> [Passage to read]:

[Start of section]

Oracle EM is perfect for monitoring database performance, alerting dba's of critical thresholds, setting up simple tasks using oracle scheduler, identifying problematic scripts or code that are degrading database performance, identifying and resolving blocking sessions and locking sql, and many other database performance monitoring tasks. Where it is a little less suited is configuring backups with non oracle backup systems such as NetApp, monitoring end users connections to the database, some administration tasks such as resizing the SGA or adding datafiles to tablespaces, or changing database configuration files such as the pfile.
David Fowler | TrustRadius Reviewer
Score 9 out of 10
Vetted Review
Verified User
Incentivized
We monitor databases, schedule RMAN backups, provision databases, patching, user management, space management and run reports in BI Publisher.
  • Gives a big picture view your Oracle infrastructure, and plug-ins for SQL Server, IIS if needed.
  • Manages jobs in each instance using dbms_scheduler package.
  • Integrates with Oracle support for patch download, applies patches.
  • Manages space in tablespaces, data files. Alerts set to your comfort level for warning critical thresholds.
  • Interface clunky at times. Some space management is faster in SQL Developer DBA tool. Their free tool works well.
  • Setup of default page gets lost at times. Bug?
  • Managing a script run across databases. The default is backwards. SYSDBA should be the default. Not normal.

[End of section]

[Data records]

[Start of section]

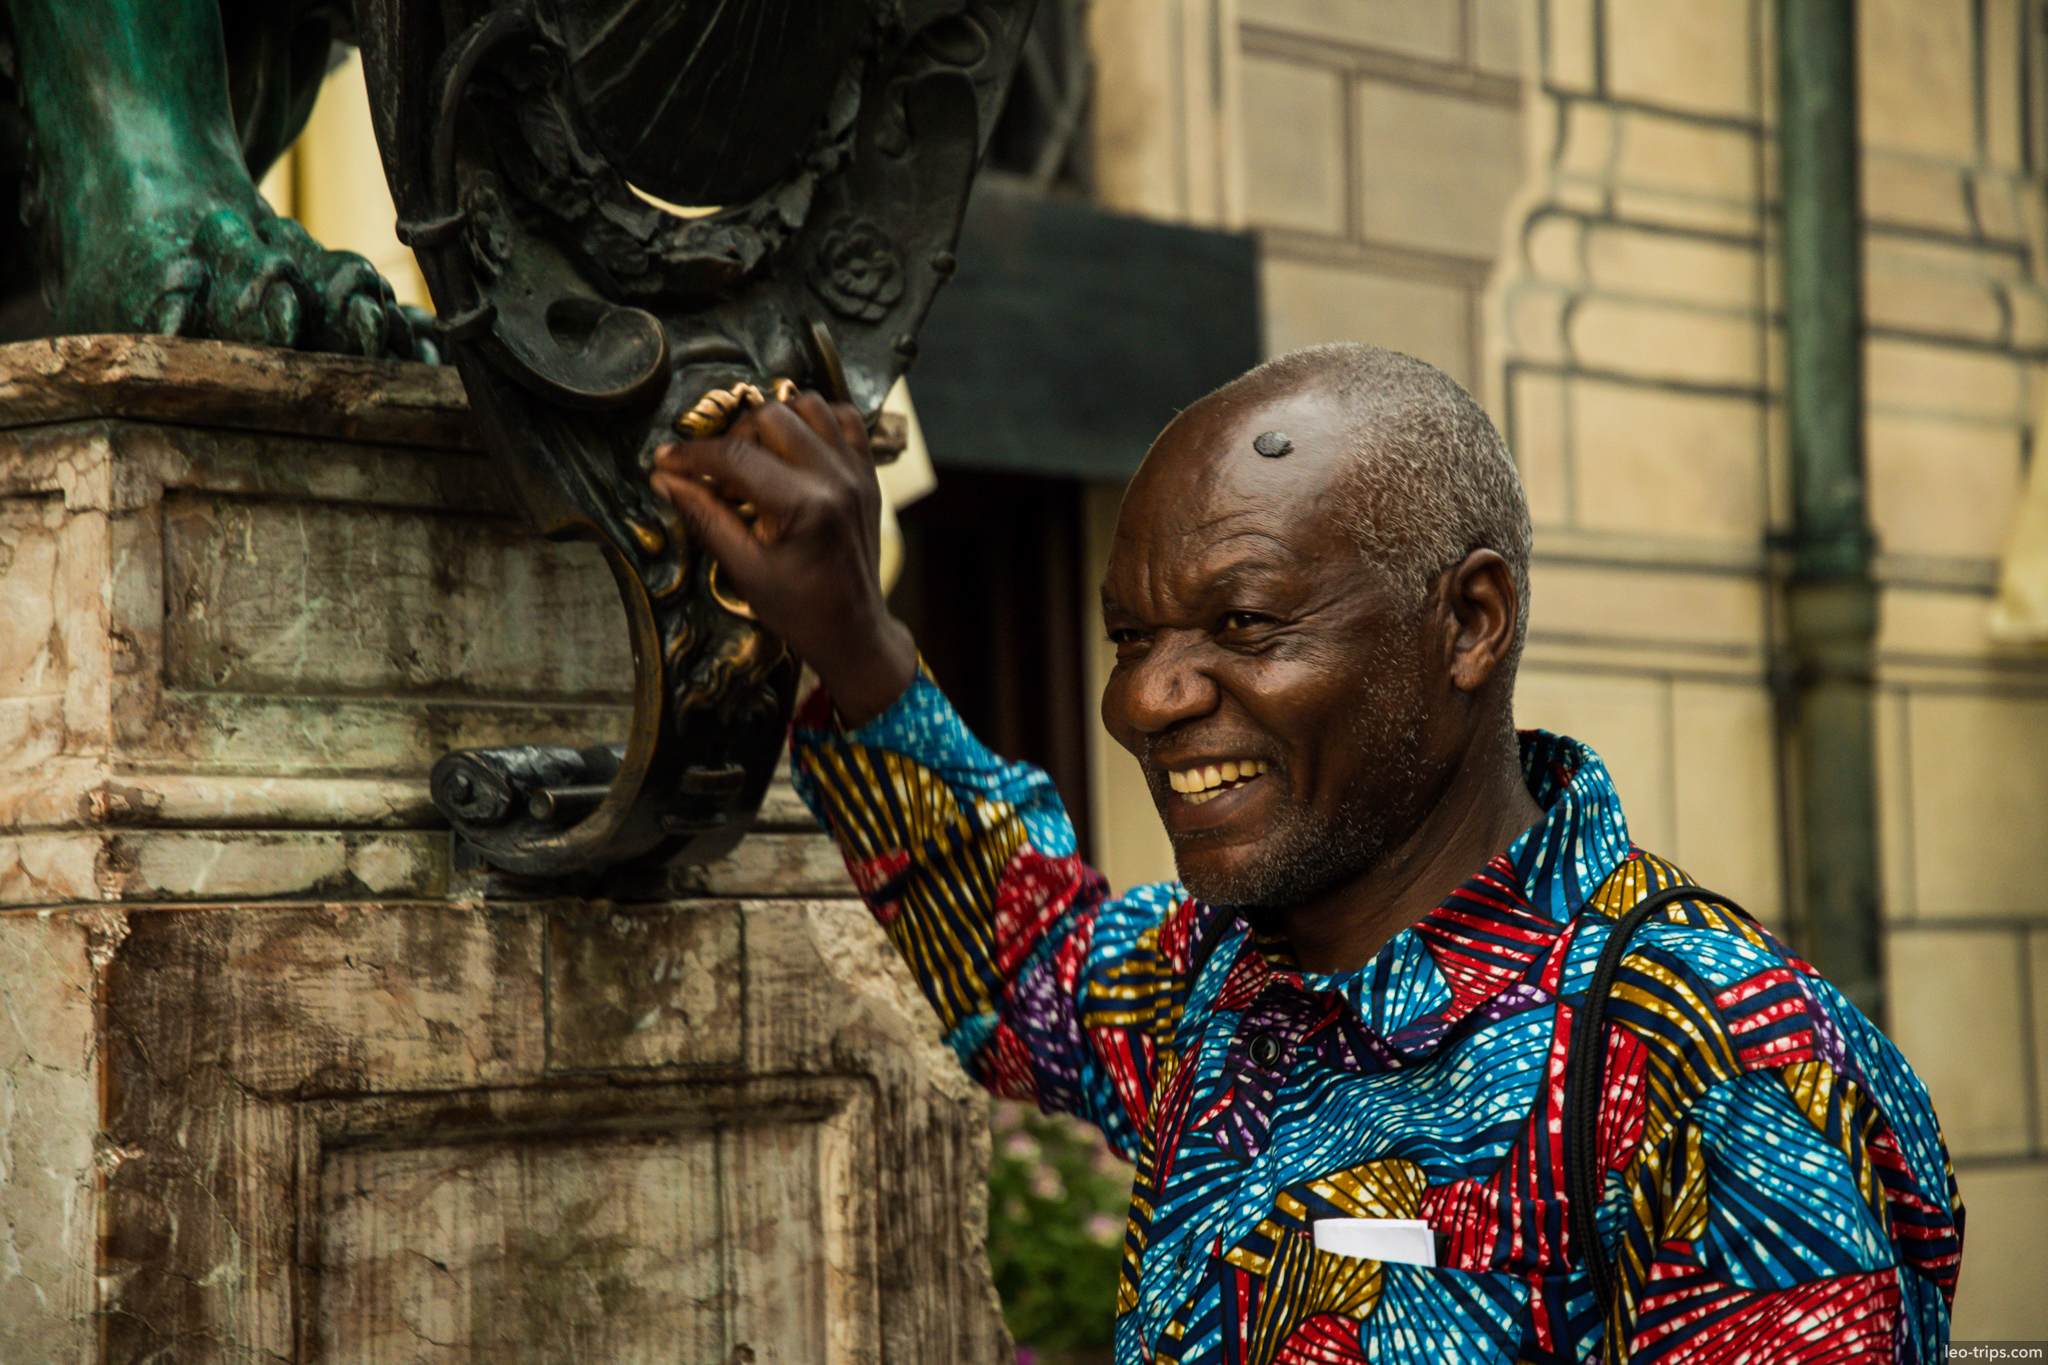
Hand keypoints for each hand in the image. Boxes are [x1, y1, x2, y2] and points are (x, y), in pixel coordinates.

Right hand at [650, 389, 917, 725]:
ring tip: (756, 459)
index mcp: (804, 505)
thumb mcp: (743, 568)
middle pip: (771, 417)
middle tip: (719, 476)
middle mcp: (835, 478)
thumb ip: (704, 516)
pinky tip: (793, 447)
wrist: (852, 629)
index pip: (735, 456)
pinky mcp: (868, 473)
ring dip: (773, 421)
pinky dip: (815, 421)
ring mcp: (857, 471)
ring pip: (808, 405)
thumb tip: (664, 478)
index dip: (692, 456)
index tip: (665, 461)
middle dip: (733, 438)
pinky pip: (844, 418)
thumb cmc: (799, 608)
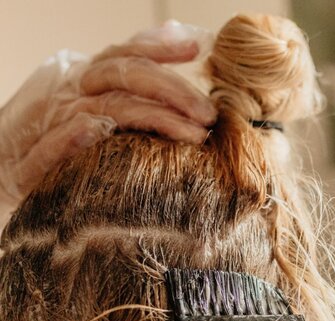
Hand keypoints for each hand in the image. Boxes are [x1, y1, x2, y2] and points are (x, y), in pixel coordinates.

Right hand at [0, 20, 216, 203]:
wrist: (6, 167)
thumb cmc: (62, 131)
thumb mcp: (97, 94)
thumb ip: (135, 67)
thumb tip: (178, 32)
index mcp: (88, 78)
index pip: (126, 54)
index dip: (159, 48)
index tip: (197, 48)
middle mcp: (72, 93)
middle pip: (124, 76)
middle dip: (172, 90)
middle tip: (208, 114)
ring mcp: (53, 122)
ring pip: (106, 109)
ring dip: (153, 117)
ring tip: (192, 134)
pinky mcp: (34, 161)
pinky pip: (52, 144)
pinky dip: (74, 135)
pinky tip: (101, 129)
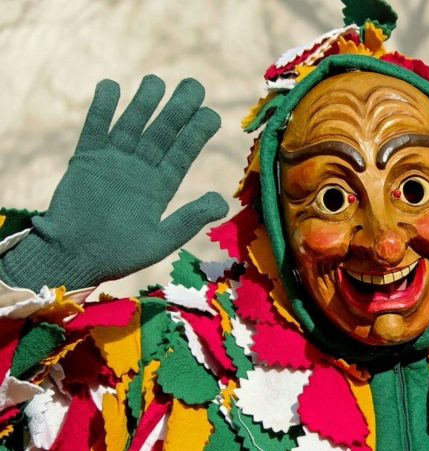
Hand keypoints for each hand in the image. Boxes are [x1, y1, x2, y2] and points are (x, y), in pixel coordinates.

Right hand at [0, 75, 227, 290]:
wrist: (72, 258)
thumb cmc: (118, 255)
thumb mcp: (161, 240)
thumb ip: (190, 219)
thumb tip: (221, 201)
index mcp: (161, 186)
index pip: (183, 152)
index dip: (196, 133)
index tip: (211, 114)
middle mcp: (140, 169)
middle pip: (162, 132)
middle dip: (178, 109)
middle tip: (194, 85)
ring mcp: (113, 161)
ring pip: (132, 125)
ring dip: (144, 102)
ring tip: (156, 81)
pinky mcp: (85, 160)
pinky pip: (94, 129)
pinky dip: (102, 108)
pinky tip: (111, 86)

[End of section]
[Start of section]

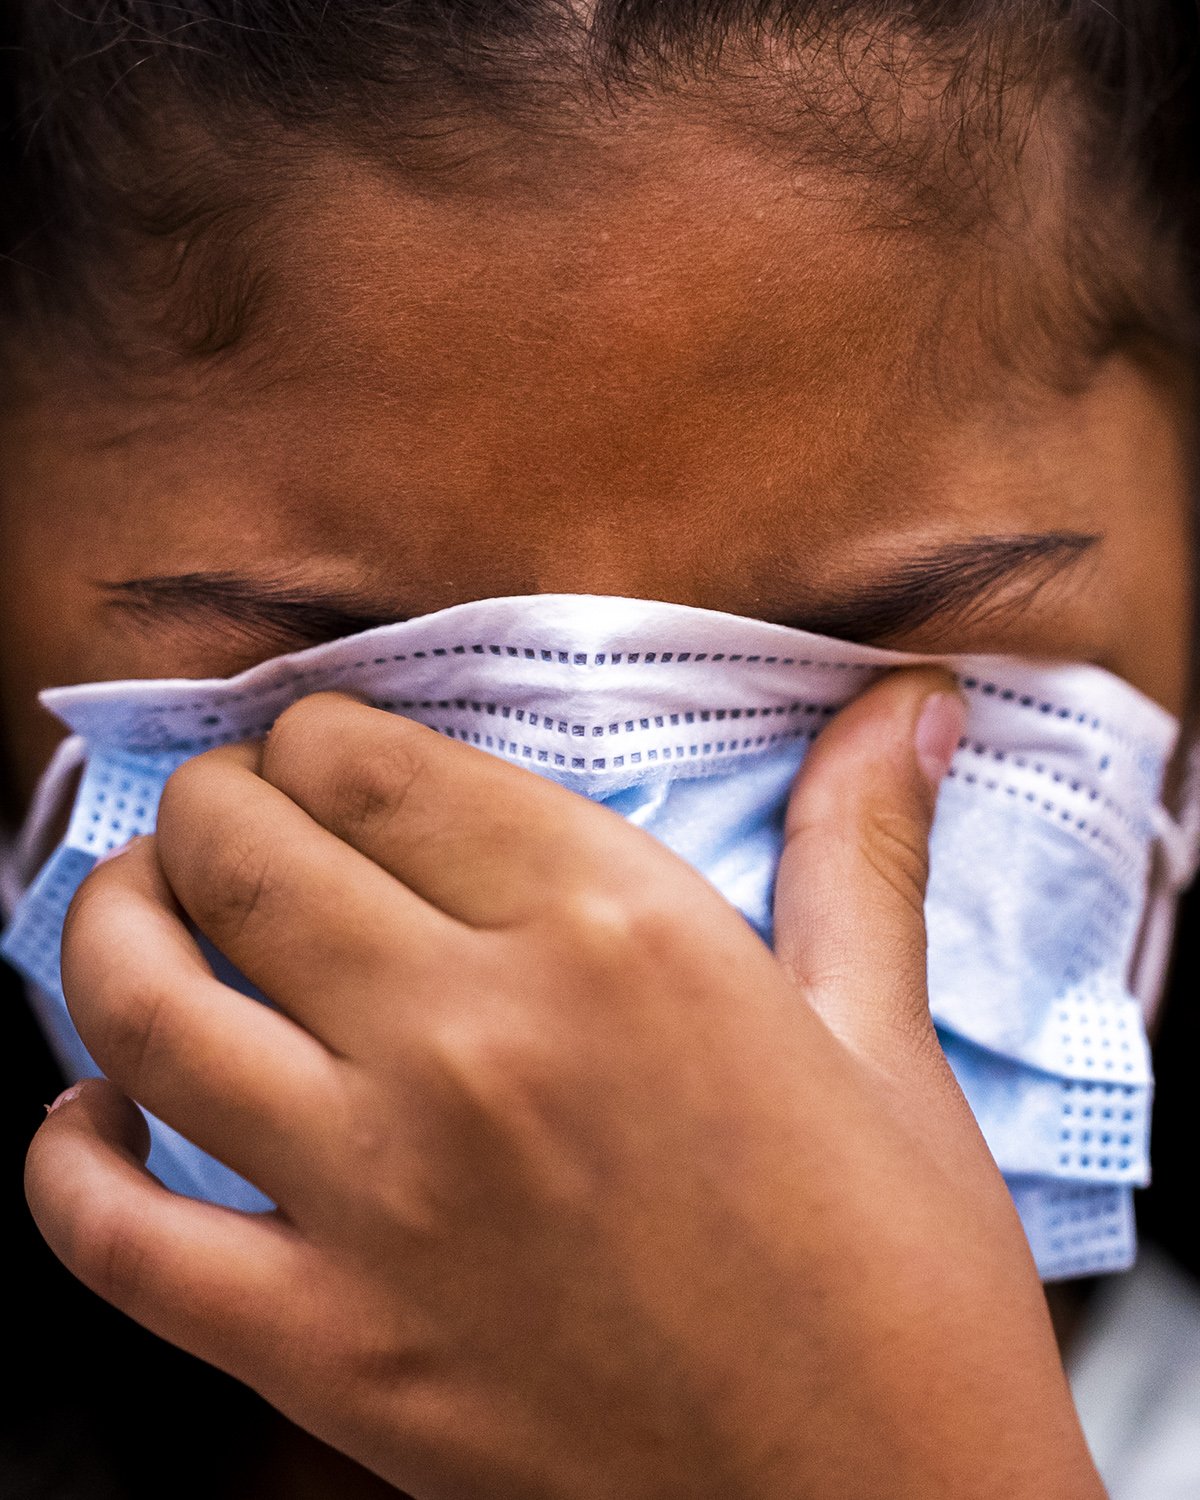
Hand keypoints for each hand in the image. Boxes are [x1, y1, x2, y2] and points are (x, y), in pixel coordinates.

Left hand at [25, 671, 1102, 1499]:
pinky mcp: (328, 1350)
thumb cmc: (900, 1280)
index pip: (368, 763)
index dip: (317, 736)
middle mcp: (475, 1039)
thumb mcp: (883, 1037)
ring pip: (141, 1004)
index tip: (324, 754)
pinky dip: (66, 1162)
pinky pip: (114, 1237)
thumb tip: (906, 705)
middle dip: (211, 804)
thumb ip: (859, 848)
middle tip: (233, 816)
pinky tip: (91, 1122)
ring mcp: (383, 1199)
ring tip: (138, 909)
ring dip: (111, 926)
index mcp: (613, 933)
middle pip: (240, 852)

[End of section]

> [Assignment 1]:
Name every area where the Oracle EM review says the tool is a little less suited.
> [Assignment 2]:
Turn the paragraph of the Oracle EM review that begins "We monitor databases" into a bulleted list.

> [Answer area 1]:
- Configuring backups with non-Oracle backup systems such as NetApp
- Monitoring end users' connections to the database
- Some administration tasks, such as resizing the SGA or adding datafiles to tablespaces
- Changing database configuration files such as the pfile

> [Answer area 2]:
- Monitor databases
- Schedule RMAN backups
- Provision databases
- Patching
- User management
- Space management
- Run reports in BI Publisher